I think a user-extensible hash table mechanism would be a win, and would be
easily implementable even in our non-flavorized system (surprise, surprise).
I have a few comments, though:

1. I don't think it's possible to let users write some form of hashing function
that generates = numbers for EQ objects.  There might be an arbitrarily long
time between computing the hash number and using it as an index into a vector,
in which countless objects may be transported or garbage collected.  This, of
course, entirely ignores the ugly mechanism that necessitates rehashing the
hash tables at the right time.  I would suggest that any hashing facility
involving EQ or EQL for some subset of Lisp objects be left to the system.  I
really don't think much functionality is lost this way, although I know it's
very easy to dream up examples which "need" such a feature.
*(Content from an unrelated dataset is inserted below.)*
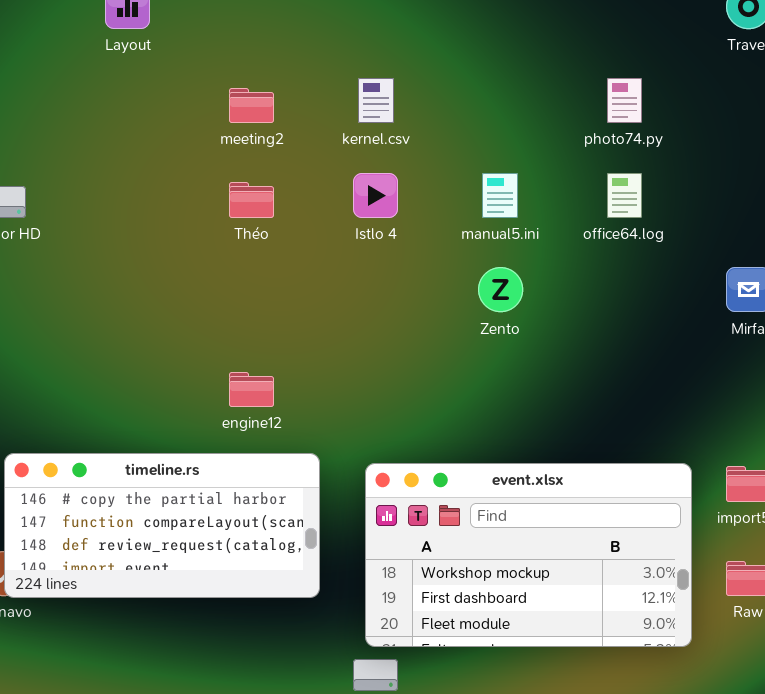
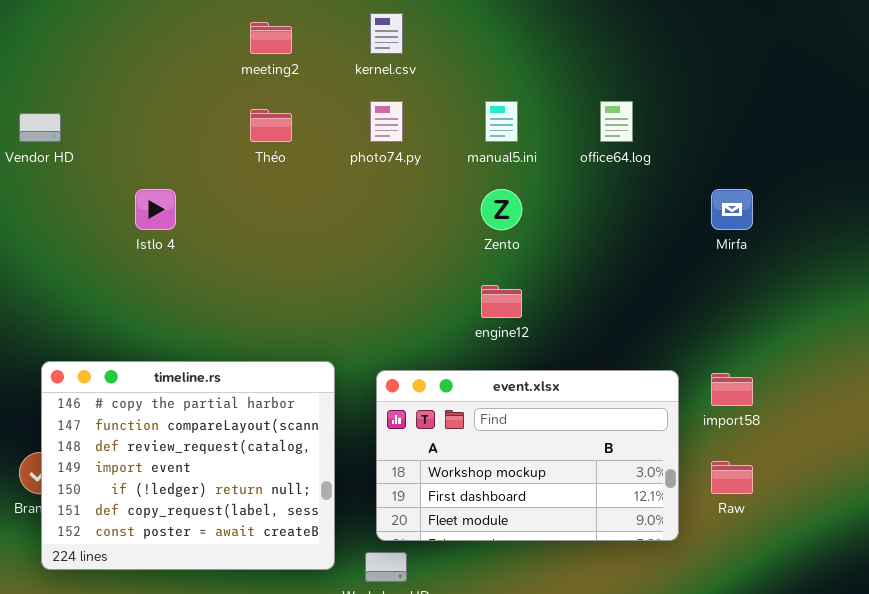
photo74.py: [607,78,642,123] -> [370,101,403,142], moved
Istlo 4: [353,173,398,218] -> [135,189,176,230], moved
engine12: [229,372,274,407] -> [481,285,522,318], moved
timeline.rs: [4,453,320,598] -> [41,361,335,570], resized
2. The user-supplied hashing function (why not call it :hash instead of
:equivalencing?) will probably want to avoid running into bignum arithmetic and
so forth.  The manual should at least mention this danger when describing this
feature.

3. Some implementations may have tense routines for computing a hash code for
certain objects.  String hashing is microcoded on the Perq, and assembly-coded
on other Spice Lisp-derived systems, for example.  A user can get to this
particular routine via SXHASH, but that might not be the case for other hash
functions.  Should all specialized, system-supplied, hashing functions be
implementation specific, and documented in the appropriate places?  I guess
that would work.

4. Regarding SXHASH on circular structures: Might there be optional arguments
to SXHASH to restrict the "length" and "depth" it will descend into an object?
These would default to some "reasonable" implementation-dependent values.  One
Spice Lisp application (a spelling checker that lives inside the editor) dives
straight into the microcode to compute the hash value of a substring.  This
extension to SXHASH would eliminate non-portabilities like that.